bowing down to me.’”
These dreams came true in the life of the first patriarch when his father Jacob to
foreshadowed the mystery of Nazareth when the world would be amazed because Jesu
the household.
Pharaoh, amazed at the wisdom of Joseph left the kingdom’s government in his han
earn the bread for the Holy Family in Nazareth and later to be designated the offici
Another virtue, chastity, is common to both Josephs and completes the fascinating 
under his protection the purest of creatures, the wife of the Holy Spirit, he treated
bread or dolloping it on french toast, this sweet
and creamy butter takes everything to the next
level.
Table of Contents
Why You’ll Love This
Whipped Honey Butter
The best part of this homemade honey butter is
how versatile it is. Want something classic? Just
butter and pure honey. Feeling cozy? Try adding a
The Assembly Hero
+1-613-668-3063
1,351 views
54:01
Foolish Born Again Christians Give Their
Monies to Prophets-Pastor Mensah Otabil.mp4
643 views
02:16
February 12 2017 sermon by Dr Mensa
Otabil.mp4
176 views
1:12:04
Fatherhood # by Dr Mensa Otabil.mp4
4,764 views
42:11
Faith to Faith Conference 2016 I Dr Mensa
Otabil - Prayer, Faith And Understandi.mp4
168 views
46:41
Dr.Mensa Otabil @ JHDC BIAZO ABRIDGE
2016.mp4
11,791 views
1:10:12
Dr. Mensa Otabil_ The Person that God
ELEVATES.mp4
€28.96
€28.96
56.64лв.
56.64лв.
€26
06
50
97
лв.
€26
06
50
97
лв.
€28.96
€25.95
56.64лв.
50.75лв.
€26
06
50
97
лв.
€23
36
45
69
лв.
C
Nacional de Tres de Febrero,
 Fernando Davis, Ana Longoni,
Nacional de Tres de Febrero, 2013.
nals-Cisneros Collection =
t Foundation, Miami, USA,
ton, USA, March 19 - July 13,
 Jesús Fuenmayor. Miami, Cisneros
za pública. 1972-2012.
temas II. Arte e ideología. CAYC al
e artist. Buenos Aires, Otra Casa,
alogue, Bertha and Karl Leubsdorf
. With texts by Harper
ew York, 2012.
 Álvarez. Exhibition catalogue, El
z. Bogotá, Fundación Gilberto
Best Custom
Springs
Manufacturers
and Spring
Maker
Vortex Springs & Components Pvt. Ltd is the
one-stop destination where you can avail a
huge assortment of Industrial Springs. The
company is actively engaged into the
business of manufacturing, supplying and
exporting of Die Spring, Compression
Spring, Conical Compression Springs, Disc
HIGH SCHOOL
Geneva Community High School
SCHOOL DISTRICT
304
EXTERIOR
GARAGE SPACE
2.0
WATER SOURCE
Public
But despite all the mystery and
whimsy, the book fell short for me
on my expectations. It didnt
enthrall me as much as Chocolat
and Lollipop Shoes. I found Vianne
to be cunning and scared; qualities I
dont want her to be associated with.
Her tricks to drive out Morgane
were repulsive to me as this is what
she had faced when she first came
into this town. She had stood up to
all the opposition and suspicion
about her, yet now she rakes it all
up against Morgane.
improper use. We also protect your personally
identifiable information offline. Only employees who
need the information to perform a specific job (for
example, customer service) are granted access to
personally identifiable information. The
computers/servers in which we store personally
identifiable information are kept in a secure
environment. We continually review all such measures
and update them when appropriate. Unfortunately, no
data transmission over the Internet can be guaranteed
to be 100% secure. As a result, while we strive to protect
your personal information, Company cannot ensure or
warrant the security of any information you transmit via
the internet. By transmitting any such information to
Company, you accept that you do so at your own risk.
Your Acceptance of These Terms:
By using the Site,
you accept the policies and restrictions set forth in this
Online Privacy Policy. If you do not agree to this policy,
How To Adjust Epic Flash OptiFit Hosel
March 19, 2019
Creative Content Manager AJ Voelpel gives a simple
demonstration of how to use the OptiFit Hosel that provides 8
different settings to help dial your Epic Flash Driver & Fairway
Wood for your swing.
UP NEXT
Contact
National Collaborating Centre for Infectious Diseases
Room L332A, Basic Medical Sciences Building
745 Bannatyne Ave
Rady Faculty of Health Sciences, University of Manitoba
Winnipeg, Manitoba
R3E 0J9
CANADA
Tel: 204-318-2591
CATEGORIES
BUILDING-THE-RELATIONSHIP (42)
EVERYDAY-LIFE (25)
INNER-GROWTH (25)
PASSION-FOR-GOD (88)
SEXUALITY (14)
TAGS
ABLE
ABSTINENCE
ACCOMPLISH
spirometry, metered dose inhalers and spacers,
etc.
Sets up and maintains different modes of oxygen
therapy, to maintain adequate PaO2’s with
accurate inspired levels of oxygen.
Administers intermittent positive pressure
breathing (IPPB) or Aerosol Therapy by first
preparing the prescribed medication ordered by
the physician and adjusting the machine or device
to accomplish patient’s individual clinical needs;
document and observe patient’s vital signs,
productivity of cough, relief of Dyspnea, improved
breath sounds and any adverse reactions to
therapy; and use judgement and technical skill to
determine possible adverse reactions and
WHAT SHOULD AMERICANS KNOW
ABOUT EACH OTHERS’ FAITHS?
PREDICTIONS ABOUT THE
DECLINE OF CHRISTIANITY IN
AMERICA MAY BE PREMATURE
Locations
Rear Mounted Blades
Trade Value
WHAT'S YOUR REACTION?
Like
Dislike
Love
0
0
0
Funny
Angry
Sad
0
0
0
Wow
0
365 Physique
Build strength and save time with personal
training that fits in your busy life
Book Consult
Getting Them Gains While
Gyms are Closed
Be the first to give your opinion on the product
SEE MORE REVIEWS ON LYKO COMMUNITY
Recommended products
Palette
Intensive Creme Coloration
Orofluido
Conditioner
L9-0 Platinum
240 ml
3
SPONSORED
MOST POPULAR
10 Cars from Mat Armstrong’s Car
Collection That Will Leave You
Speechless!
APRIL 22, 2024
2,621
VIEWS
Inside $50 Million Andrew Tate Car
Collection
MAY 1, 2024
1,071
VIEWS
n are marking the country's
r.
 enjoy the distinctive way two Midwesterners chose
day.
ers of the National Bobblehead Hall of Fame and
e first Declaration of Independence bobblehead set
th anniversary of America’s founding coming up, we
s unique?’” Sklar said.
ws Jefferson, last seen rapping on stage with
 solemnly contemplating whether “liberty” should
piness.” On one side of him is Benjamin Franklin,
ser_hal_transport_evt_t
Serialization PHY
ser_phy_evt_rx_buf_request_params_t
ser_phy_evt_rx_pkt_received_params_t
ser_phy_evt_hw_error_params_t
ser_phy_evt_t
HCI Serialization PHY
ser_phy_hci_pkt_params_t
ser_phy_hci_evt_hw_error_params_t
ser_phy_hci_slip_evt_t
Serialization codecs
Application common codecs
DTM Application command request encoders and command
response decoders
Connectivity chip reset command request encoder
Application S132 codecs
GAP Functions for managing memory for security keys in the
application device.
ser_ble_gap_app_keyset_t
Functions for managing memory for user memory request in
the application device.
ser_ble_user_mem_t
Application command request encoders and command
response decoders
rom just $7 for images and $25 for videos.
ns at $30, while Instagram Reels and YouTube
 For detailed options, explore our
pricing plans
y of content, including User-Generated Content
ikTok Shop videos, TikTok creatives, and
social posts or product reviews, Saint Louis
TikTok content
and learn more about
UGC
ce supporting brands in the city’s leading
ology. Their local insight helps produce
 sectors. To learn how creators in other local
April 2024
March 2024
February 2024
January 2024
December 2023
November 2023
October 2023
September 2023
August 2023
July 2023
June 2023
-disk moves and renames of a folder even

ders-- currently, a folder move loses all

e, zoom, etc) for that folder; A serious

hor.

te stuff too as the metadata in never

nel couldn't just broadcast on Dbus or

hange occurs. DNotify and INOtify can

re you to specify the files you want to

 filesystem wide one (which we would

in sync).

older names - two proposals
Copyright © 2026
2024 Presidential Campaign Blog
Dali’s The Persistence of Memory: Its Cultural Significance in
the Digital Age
┄┄┄┄┄┄
• Exercise: Retype every line of the records above, keeping each one as it is.

• Solution to the problem:
bowing down to me.’”
These dreams came true in the life of the first patriarch when his father Jacob to
foreshadowed the mystery of Nazareth when the world would be amazed because Jesu
the household.
Pharaoh, amazed at the wisdom of Joseph left the kingdom’s government in his han
earn the bread for the Holy Family in Nazareth and later to be designated the offici
Another virtue, chastity, is common to both Josephs and completes the fascinating 
under his protection the purest of creatures, the wife of the Holy Spirit, he treated
bread or dolloping it on french toast, this sweet
and creamy butter takes everything to the next
level.
Table of Contents
Why You’ll Love This
Whipped Honey Butter
The best part of this homemade honey butter is
how versatile it is. Want something classic? Just
butter and pure honey. Feeling cozy? Try adding a
The Assembly Hero
+1-613-668-3063
1,351 views
54:01
Foolish Born Again Christians Give Their
Monies to Prophets-Pastor Mensah Otabil.mp4
643 views
02:16
February 12 2017 sermon by Dr Mensa
Otabil.mp4
176 views
1:12:04
Fatherhood # by Dr Mensa Otabil.mp4
4,764 views
42:11
Faith to Faith Conference 2016 I Dr Mensa
Otabil - Prayer, Faith And Understandi.mp4
168 views
46:41
Dr.Mensa Otabil @ JHDC BIAZO ABRIDGE
2016.mp4
11,791 views
1:10:12
Dr. Mensa Otabil_ The Person that God
ELEVATES.mp4
€28.96
€28.96
56.64лв.
56.64лв.
€26
06
50
97
лв.
€26
06
50
97
лв.
€28.96
€25.95
56.64лв.
50.75лв.
€26
06
50
97
лв.
€23
36
45
69
лв.
C
Nacional de Tres de Febrero,
 Fernando Davis, Ana Longoni,
Nacional de Tres de Febrero, 2013.
nals-Cisneros Collection =
t Foundation, Miami, USA,
ton, USA, March 19 - July 13,
 Jesús Fuenmayor. Miami, Cisneros
za pública. 1972-2012.
temas II. Arte e ideología. CAYC al
e artist. Buenos Aires, Otra Casa,
alogue, Bertha and Karl Leubsdorf
. With texts by Harper
ew York, 2012.
 Álvarez. Exhibition catalogue, El
z. Bogotá, Fundación Gilberto
Best Custom
Springs
Manufacturers
and Spring
Maker
Vortex Springs & Components Pvt. Ltd is the
one-stop destination where you can avail a
huge assortment of Industrial Springs. The
company is actively engaged into the
business of manufacturing, supplying and
exporting of Die Spring, Compression
Spring, Conical Compression Springs, Disc
HIGH SCHOOL
Geneva Community High School
SCHOOL DISTRICT
304
EXTERIOR
GARAGE SPACE
2.0
WATER SOURCE
Public
But despite all the mystery and
whimsy, the book fell short for me
on my expectations. It didnt
enthrall me as much as Chocolat
and Lollipop Shoes. I found Vianne
to be cunning and scared; qualities I
dont want her to be associated with.
Her tricks to drive out Morgane
were repulsive to me as this is what
she had faced when she first came
into this town. She had stood up to
all the opposition and suspicion
about her, yet now she rakes it all
up against Morgane.
improper use. We also protect your personally
identifiable information offline. Only employees who
need the information to perform a specific job (for
example, customer service) are granted access to
personally identifiable information. The
computers/servers in which we store personally
identifiable information are kept in a secure
environment. We continually review all such measures
and update them when appropriate. Unfortunately, no
data transmission over the Internet can be guaranteed
to be 100% secure. As a result, while we strive to protect
your personal information, Company cannot ensure or
warrant the security of any information you transmit via
the internet. By transmitting any such information to
Company, you accept that you do so at your own risk.
Your Acceptance of These Terms:
By using the Site,
you accept the policies and restrictions set forth in this
Online Privacy Policy. If you do not agree to this policy,
How To Adjust Epic Flash OptiFit Hosel
March 19, 2019
Creative Content Manager AJ Voelpel gives a simple
demonstration of how to use the OptiFit Hosel that provides 8
different settings to help dial your Epic Flash Driver & Fairway
Wood for your swing.
UP NEXT
Contact
National Collaborating Centre for Infectious Diseases
Room L332A, Basic Medical Sciences Building
745 Bannatyne Ave
Rady Faculty of Health Sciences, University of Manitoba
Winnipeg, Manitoba
R3E 0J9
CANADA
Tel: 204-318-2591
CATEGORIES
BUILDING-THE-RELATIONSHIP (42)
EVERYDAY-LIFE (25)
INNER-GROWTH (25)
PASSION-FOR-GOD (88)
SEXUALITY (14)
TAGS
ABLE
ABSTINENCE
ACCOMPLISH
spirometry, metered dose inhalers and spacers,
etc.
Sets up and maintains different modes of oxygen
therapy, to maintain adequate PaO2’s with
accurate inspired levels of oxygen.
Administers intermittent positive pressure
breathing (IPPB) or Aerosol Therapy by first
preparing the prescribed medication ordered by
the physician and adjusting the machine or device
to accomplish patient’s individual clinical needs;
document and observe patient’s vital signs,
productivity of cough, relief of Dyspnea, improved
breath sounds and any adverse reactions to
therapy; and use judgement and technical skill to
determine possible adverse reactions and
WHAT SHOULD AMERICANS KNOW
ABOUT EACH OTHERS’ FAITHS?
PREDICTIONS ABOUT THE
DECLINE OF CHRISTIANITY IN
AMERICA MAY BE PREMATURE
Locations
Rear Mounted Blades
Trade Value
WHAT'S YOUR REACTION?
Like
Dislike
Love
0
0
0
Funny
Angry
Sad
0
0
0
Wow
0
365 Physique
Build strength and save time with personal
training that fits in your busy life
Book Consult
Getting Them Gains While
Gyms are Closed
Be the first to give your opinion on the product
SEE MORE REVIEWS ON LYKO COMMUNITY
Recommended products
Palette
Intensive Creme Coloration
Orofluido
Conditioner
L9-0 Platinum
240 ml
3
SPONSORED
MOST POPULAR
10 Cars from Mat Armstrong’s Car
Collection That Will Leave You
Speechless!
APRIL 22, 2024
2,621
VIEWS
Inside $50 Million Andrew Tate Car
Collection
MAY 1, 2024
1,071
VIEWS
n are marking the country's
r.
 enjoy the distinctive way two Midwesterners chose
day.
ers of the National Bobblehead Hall of Fame and
e first Declaration of Independence bobblehead set
th anniversary of America’s founding coming up, we
s unique?’” Sklar said.
ws Jefferson, last seen rapping on stage with
 solemnly contemplating whether “liberty” should
piness.” On one side of him is Benjamin Franklin,
ser_hal_transport_evt_t
Serialization PHY
ser_phy_evt_rx_buf_request_params_t
ser_phy_evt_rx_pkt_received_params_t
ser_phy_evt_hw_error_params_t
ser_phy_evt_t
HCI Serialization PHY
ser_phy_hci_pkt_params_t
ser_phy_hci_evt_hw_error_params_t
ser_phy_hci_slip_evt_t
Serialization codecs
Application common codecs
DTM Application command request encoders and command
response decoders
Connectivity chip reset command request encoder
Application S132 codecs
GAP Functions for managing memory for security keys in the
application device.
ser_ble_gap_app_keyset_t
Functions for managing memory for user memory request in
the application device.
ser_ble_user_mem_t
Application command request encoders and command
response decoders
rom just $7 for images and $25 for videos.
ns at $30, while Instagram Reels and YouTube
 For detailed options, explore our
pricing plans
y of content, including User-Generated Content
ikTok Shop videos, TikTok creatives, and
social posts or product reviews, Saint Louis
TikTok content
and learn more about
UGC
ce supporting brands in the city’s leading
ology. Their local insight helps produce
 sectors. To learn how creators in other local
April 2024
March 2024
February 2024
January 2024
December 2023
November 2023
October 2023
September 2023
August 2023
July 2023
June 2023
-disk moves and renames of a folder even

ders-- currently, a folder move loses all

e, zoom, etc) for that folder; A serious

hor.

te stuff too as the metadata in never

nel couldn't just broadcast on Dbus or

hange occurs. DNotify and INOtify can

re you to specify the files you want to

 filesystem wide one (which we would

in sync).

older names - two proposals
Copyright © 2026
2024 Presidential Campaign Blog
Dali’s The Persistence of Memory: Its Cultural Significance in
the Digital Age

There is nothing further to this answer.